Tennessee is pulling out all the stops to ensure the availability of the right skilled labor. The Volkswagen ID.4 was unveiled in 2020, and as its launch was being finalized, VW was expanding its Tennessee operation into a full-blown center for electric vehicles, not just assembly but also engineering. The company determined that it wanted its battery development and testing work to be done in-house, so it began beefing up its Engineering and Planning Center with state-to-the-art equipment for that purpose. In Chattanooga, the company promises to really put batteries through the wringer — subject to the most demanding capability testing, climate simulation, and durability challenges, with testing conducted using high-end equipment designed specifically for EV batteries.
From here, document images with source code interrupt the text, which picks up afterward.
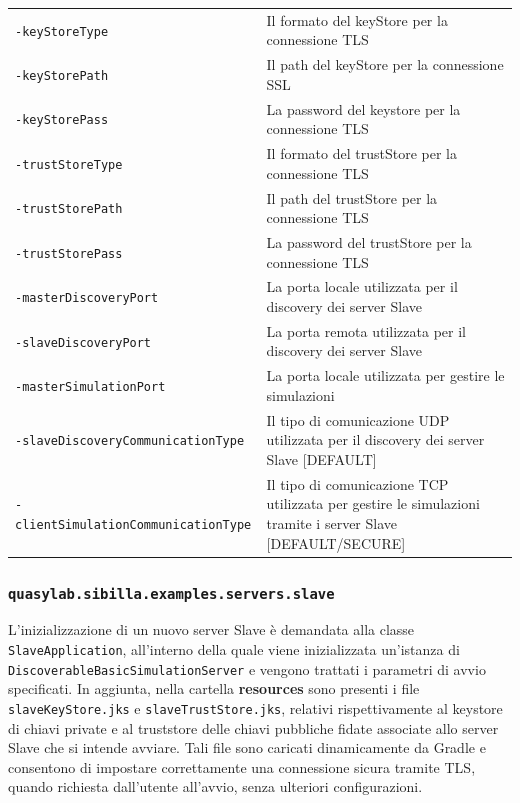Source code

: \begin{table}[H]
    \begin{tabularx}{\linewidth}{ l X }
        \texttt{-keyStoreType}         & Il formato del keyStore per la connessione TLS              \\
        \texttt{-keyStorePath}         & Il path del keyStore per la connessione SSL                  \\
        \texttt{-keyStorePass}         & La password del keystore per la connessione TLS               \\
        \texttt{-trustStoreType}       & Il formato del trustStore per la connessione TLS            \\
        \texttt{-trustStorePath}       & Il path del trustStore per la connessione TLS                \\
        \texttt{-trustStorePass}       & La password del trustStore per la connessione TLS            \\
        \texttt{-masterDiscoveryPort}  & La porta locale utilizzata per il discovery dei server Slave \\
        \texttt{-slaveDiscoveryPort}   & La porta remota utilizzata per il discovery dei server Slave \\
        \texttt{-masterSimulationPort} & La porta locale utilizzata per gestire le simulazioni        \\
        \texttt{-slaveDiscoveryCommunicationType}   & Il tipo di comunicazione UDP utilizzata per il discovery dei server Slave {[}DEFAULT{]}     \\
        \texttt{-clientSimulationCommunicationType} & Il tipo di comunicazione TCP utilizzata per gestire le simulazioni tramite i server Slave {[}DEFAULT/SECURE{]}
    \end{tabularx}
\end{table}

\subsubsection{\texttt{quasylab.sibilla.examples.servers.slave}}

L'inizializzazione di un nuovo server Slave è demandata alla classe \texttt{SlaveApplication}, all'interno della quale viene inizializzata un'istanza di \texttt{DiscoverableBasicSimulationServer} e vengono trattati i parametri di avvio specificati.
In aggiunta, nella cartella \textbf{resources} sono presenti i file \texttt{slaveKeyStore.jks} e \texttt{slaveTrustStore.jks}, relativi rispettivamente al keystore di chiavi private e al truststore delle chiavi pubbliche fidate associate allo server Slave che si intende avviare. Tali file sono caricati dinamicamente da Gradle e consentono di impostare correttamente una connessione sicura tramite TLS, quando richiesta dall'utente all'avvio, senza ulteriori configurazioni.


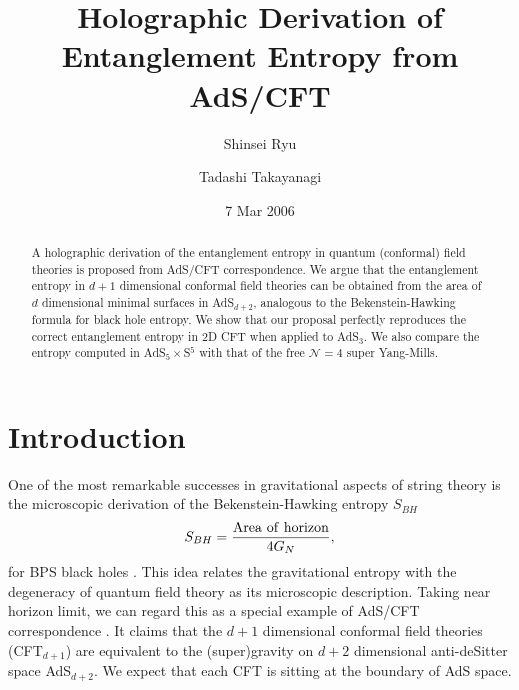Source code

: \documentclass[amsmath,amssymb,nofootinbib,eqsecnum,tighten,prd,12pt]{revtex4}
\def\frac#1#2{{#1\over #2}}
\def\frac#1#2{{#1\over #2}}
\begin{document}
\title{Holographic Derivation of
Entanglement Entropy from AdS/CFT}

\author{Shinsei Ryu}
\author{Tadashi Takayanagi}
\date{7 Mar 2006}


\begin{abstract}
A holographic derivation of the entanglement entropy in quantum
(conformal) field theories is proposed from AdS/CFT correspondence.
We argue that the entanglement entropy in $d+1$ dimensional
conformal field theories can be obtained from the area of $d$
dimensional minimal surfaces in AdS$_{d+2}$, analogous to the
Bekenstein-Hawking formula for black hole entropy. We show that our
proposal perfectly reproduces the correct entanglement entropy in 2D
CFT when applied to AdS$_3$. We also compare the entropy computed in
AdS$_5\times$S$^5$ with that of the free ${\mathcal N}=4$ super
Yang-Mills.
\end{abstract}


\maketitle
\newpage


\section{Introduction}
\setcounter{section}{1}

One of the most remarkable successes in gravitational aspects of
string theory is the microscopic derivation of the
Bekenstein-Hawking entropy $S_{BH}$
\begin{equation}
S_{BH}=\frac{{\rm Area~of~horizon}}{4G_N},
\label{BHentropy}
\end{equation}
for BPS black holes \cite{StVa}. This idea relates the gravitational
entropy with the degeneracy of quantum field theory as its
microscopic description. Taking near horizon limit, we can regard
this as a special example of AdS/CFT correspondence
\cite{Maldacena,ADSGKP,ADSWitten}. It claims that the $d+1$
dimensional conformal field theories (CFT$_{d+1}$) are equivalent to
the (super)gravity on $d+2$ dimensional anti-deSitter space
AdS$_{d+2}$. We expect that each CFT is sitting at the boundary of
AdS space.
\end{document}
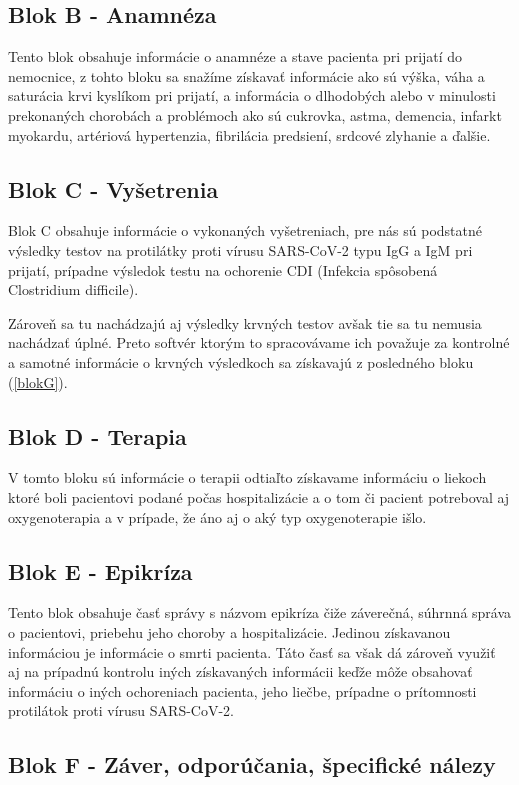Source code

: \subsection{Blok B - Anamnéza}
\label{blokB}
Tento blok obsahuje informácie o anamnéze a stave pacienta pri prijatí do nemocnice, z tohto bloku sa snažíme získavať informácie ako sú výška, váha a saturácia krvi kyslíkom pri prijatí, a informácia o dlhodobých alebo v minulosti prekonaných chorobách a problémoch ako sú cukrovka, astma, demencia, infarkt myokardu, artériová hypertenzia, fibrilácia predsiení, srdcové zlyhanie a ďalšie.

\subsection{Blok C - Vyšetrenia}
\label{blokC}
Blok C obsahuje informácie o vykonaných vyšetreniach, pre nás sú podstatné výsledky testov na protilátky proti vírusu SARS-CoV-2 typu IgG a IgM pri prijatí, prípadne výsledok testu na ochorenie CDI (Infekcia spôsobená Clostridium difficile).

Zároveň sa tu nachádzajú aj výsledky krvných testov avšak tie sa tu nemusia nachádzať úplné. Preto softvér ktorým to spracovávame ich považuje za kontrolné a samotné informácie o krvných výsledkoch sa získavajú z posledného bloku (\ref{blokG}).

\subsection{Blok D - Terapia}
\label{blokD}
V tomto bloku sú informácie o terapii odtiaľto získavame informáciu o liekoch ktoré boli pacientovi podané počas hospitalizácie a o tom či pacient potreboval aj oxygenoterapia a v prípade, že áno aj o aký typ oxygenoterapie išlo.

\subsection{Blok E - Epikríza}
\label{blokE}
Tento blok obsahuje časť správy s názvom epikríza čiže záverečná, súhrnná správa o pacientovi, priebehu jeho choroby a hospitalizácie. Jedinou získavanou informáciou je informácie o smrti pacienta. Táto časť sa však dá zároveň využiť aj na prípadnú kontrolu iných získavaných informácii keďže môže obsahovať informáciu o iných ochoreniach pacienta, jeho liečbe, prípadne o prítomnosti protilátok proti vírusu SARS-CoV-2.

\subsection{Blok F - Záver, odporúčania, špecifické nálezy}

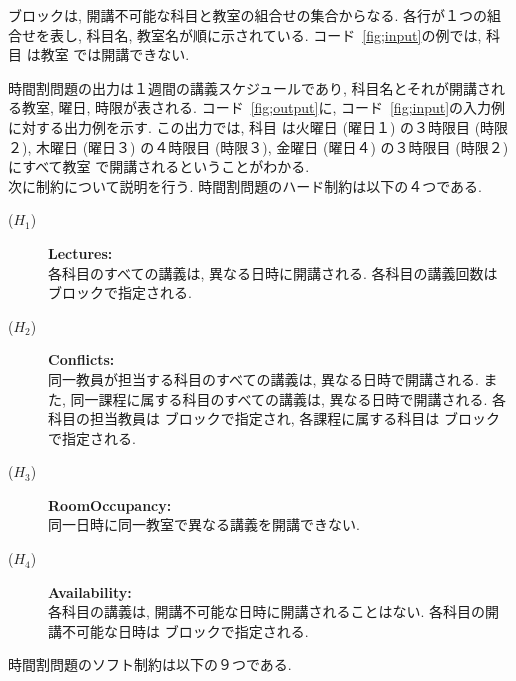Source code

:  ブロックは, 開講不可能な科目と教室の組合せの集合からなる. 各行が１つの組合せを表し, 科目名, 教室名が順に示されている. コード~\ref{fig;input}の例では, 科目  は教室  では開講できない.

時間割問題の出力は１週間の講義スケジュールであり, 科目名とそれが開講される教室, 曜日, 時限が表される. コード~\ref{fig;output}に, コード~\ref{fig;input}の入力例に対する出力例を示す. この出力では, 科目  は火曜日 (曜日１) の３時限目 (時限２), 木曜日 (曜日３) の４時限目 (時限３), 金曜日 (曜日４) の３時限目 (時限２) にすべて教室  で開講されるということがわかる.\\

次に制約について説明を行う. 時間割問題のハード制約は以下の４つである.

\begin{description}
\item[($H_1$)] \textbf{Lectures:}\\
各科目のすべての講義は, 異なる日時に開講される. 各科目の講義回数は  ブロックで指定される.
\item[($H_2$)] \textbf{Conflicts:}\\
同一教員が担当する科目のすべての講義は, 異なる日時で開講される. また, 同一課程に属する科目のすべての講義は, 異なる日時で開講される. 各科目の担当教員は  ブロックで指定され, 各課程に属する科目は  ブロックで指定される.
\item[($H_3$)] \textbf{RoomOccupancy:}\\
同一日時に同一教室で異なる講義を開講できない.
\item[($H_4$)] \textbf{Availability:}\\
各科目の講義は, 開講不可能な日時に開講されることはない. 各科目の開講不可能な日時は  ブロックで指定される.
\end{description}

時間割問題のソフト制約は以下の９つである.

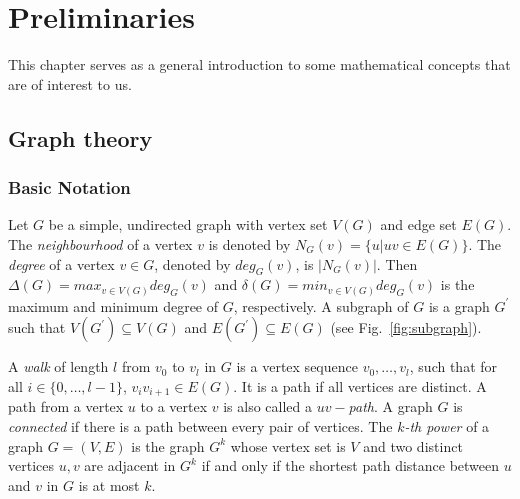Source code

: \chapter{Preliminaries}
\label{chap:preliminaries}
This chapter serves as a general introduction to some mathematical concepts that are of interest to us.
\section{Graph theory}

\subsection{Basic Notation}
Let $G$ be a simple, undirected graph with vertex set $V(G)$ and edge set $E(G)$. The \textit{neighbourhood} of a vertex $v$ is denoted by
$N_{G}(v) = \{u | uv \in E(G)\}$. The \textit{degree} of a vertex $v \in G$, denoted by $deg_{G}(v)$, is $|N_{G}(v)|$. Then
$\Delta(G) = max_{v \in V(G)} deg_{G}(v)$ and $\delta(G) = min_{v \in V(G)} deg_{G}(v) $ is the maximum and minimum degree of $G$, respectively.
A subgraph of $G$ is a graph $G^{'}$ such that $V(G^{'}) \subseteq V(G)$ and $E(G^{'}) \subseteq E(G)$ (see Fig.~\ref{fig:subgraph}).

A \textit{walk} of length $l$ from $v_0$ to $v_l$ in $G$ is a vertex sequence $v_0, \dots ,v_{l}$, such that for all
$i \in \{0,\dots,l-1\}$, $v_{i}v_{i+1} \in E(G)$. It is a path if all vertices are distinct. A path from a vertex $u$ to a vertex $v$ is also
called a \textit{$uv-$path}. A graph $G$ is \textit{connected} if there is a path between every pair of vertices. The \textit{$k$-th power} of
a graph $G = (V,E)$ is the graph $G^{k}$ whose vertex set is $V$ and two distinct vertices $u,v$ are adjacent in $G^{k}$ if and only if the
shortest path distance between $u$ and $v$ in $G$ is at most $k$.

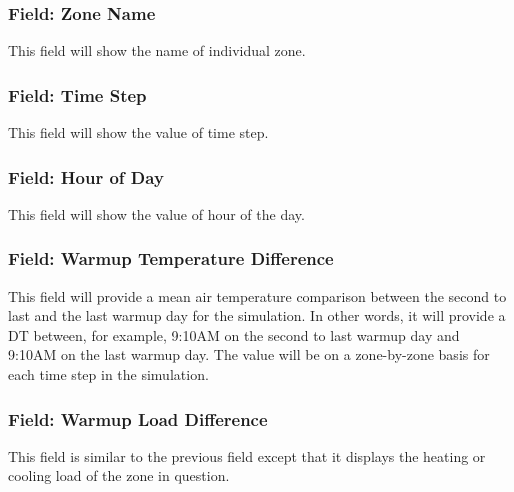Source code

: \subsubsection{Field: Zone Name}

This field will show the name of individual zone.

\subsubsection{Field: Time Step}

This field will show the value of time step.

\subsubsection{Field: Hour of Day}

This field will show the value of hour of the day.

\subsubsection{Field: Warmup Temperature Difference}

This field will provide a mean air temperature comparison between the second to last and the last warmup day for the simulation.  In other words, it will provide a DT between, for example, 9:10AM on the second to last warmup day and 9:10AM on the last warmup day. The value will be on a zone-by-zone basis for each time step in the simulation.

\subsubsection{Field: Warmup Load Difference}

This field is similar to the previous field except that it displays the heating or cooling load of the zone in question.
“Tennessee is playing a key role in leading American advanced manufacturing,” Lisa Drake, Ford North America chief operating officer, said in making the Blue Oval City announcement. “This once-in-a-generation investment will create thousands of high-quality jobs and support America’s transition to electric vehicles.”
According to Drake, Tennessee will play a big part as Ford pursues the electric vehicle revolution and solutions to climate change. “We look forward to working to create the future together.”
Rolfe says Tennessee’s business climate and comprehensive economic development capabilities make it a logical choice for a project this big. “We’re very pro-business, with low taxes and no personal income tax,” he points out.
And Tennessee was able to act quickly when Ford came knocking. “The sense of urgency was incredible. Ford reached out to us in February, and by the end of August notified us that they would come to Tennessee. When you look at a project of that magnitude, that shows the sense of urgency,” Rolfe says, noting that the state responded at what he calls the “speed of business.”
Now, the state is on the way to an even stronger claim of regional leadership in automotive manufacturing. Rolfe says it already has a thousand suppliers in the ecosystem, and counting, with more focus on EVs inevitable as electricity becomes the fuel of choice. “At the end of the day, Tennessee has planted our flag,” he concludes.